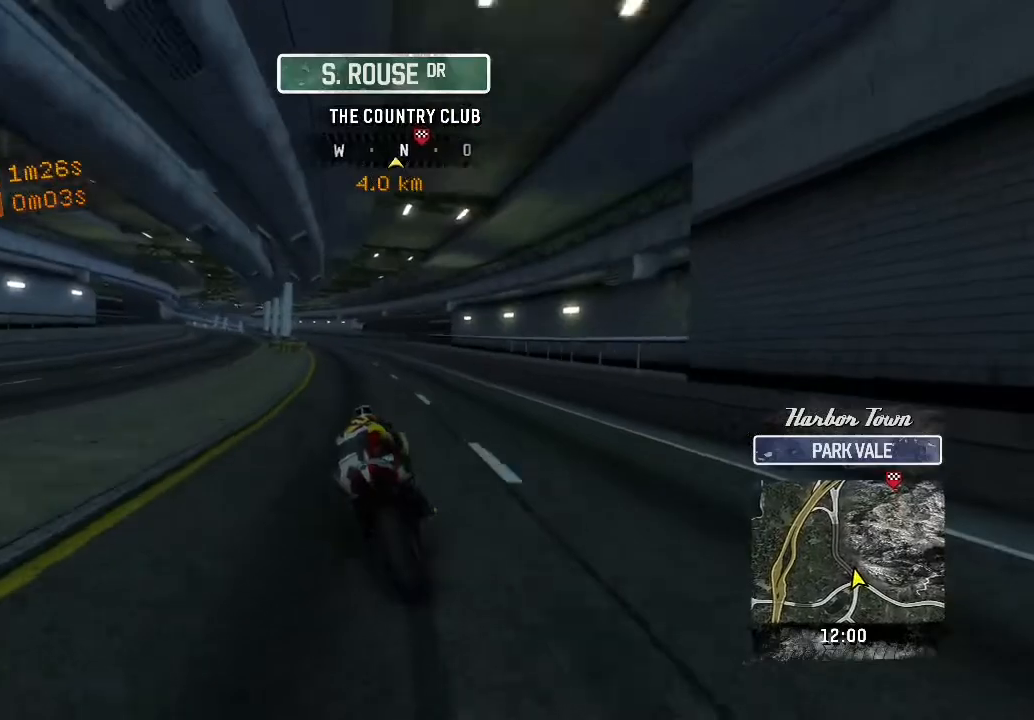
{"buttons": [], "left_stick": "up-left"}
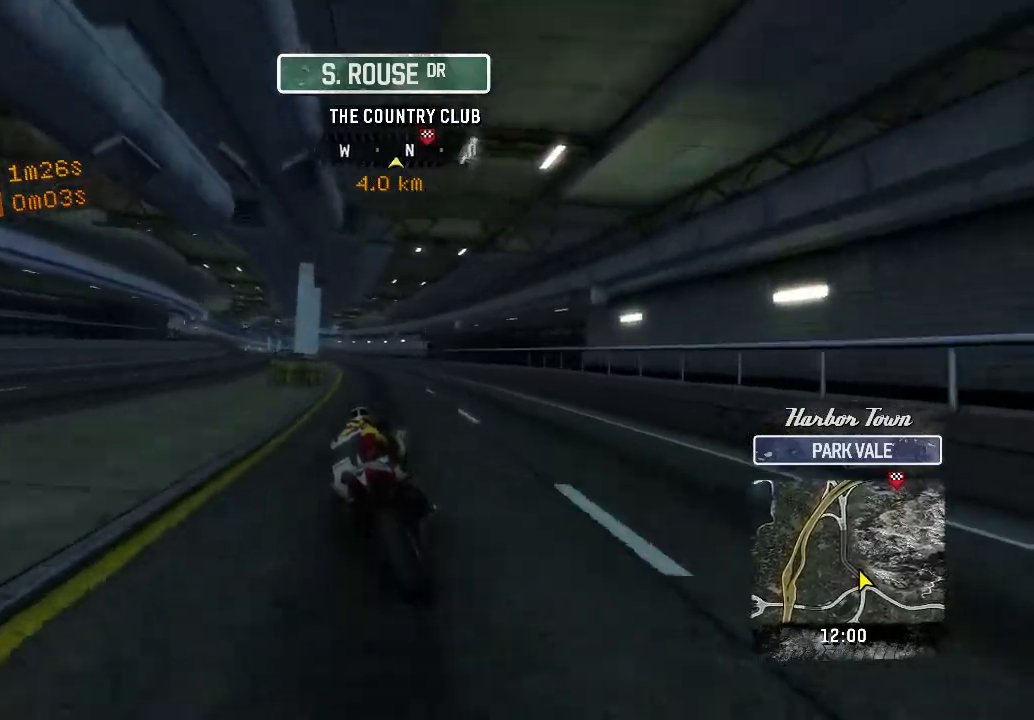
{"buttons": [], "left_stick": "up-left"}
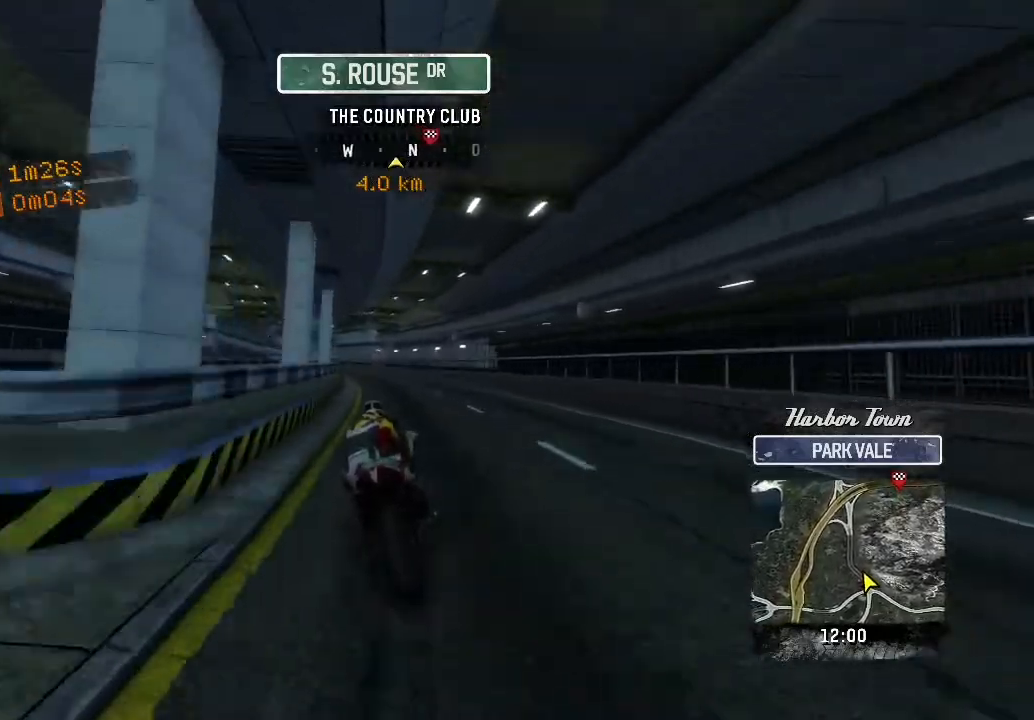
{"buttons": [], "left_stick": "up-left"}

§ PROBLEM DETAILS
Repeat the data above exactly, leaving out any pictures it holds.

§ RESPONSE TO THIS TASK
{"buttons": [], "left_stick": "up-left"}
{"buttons": [], "left_stick": "up-left"}
{"buttons": [], "left_stick": "up-left"}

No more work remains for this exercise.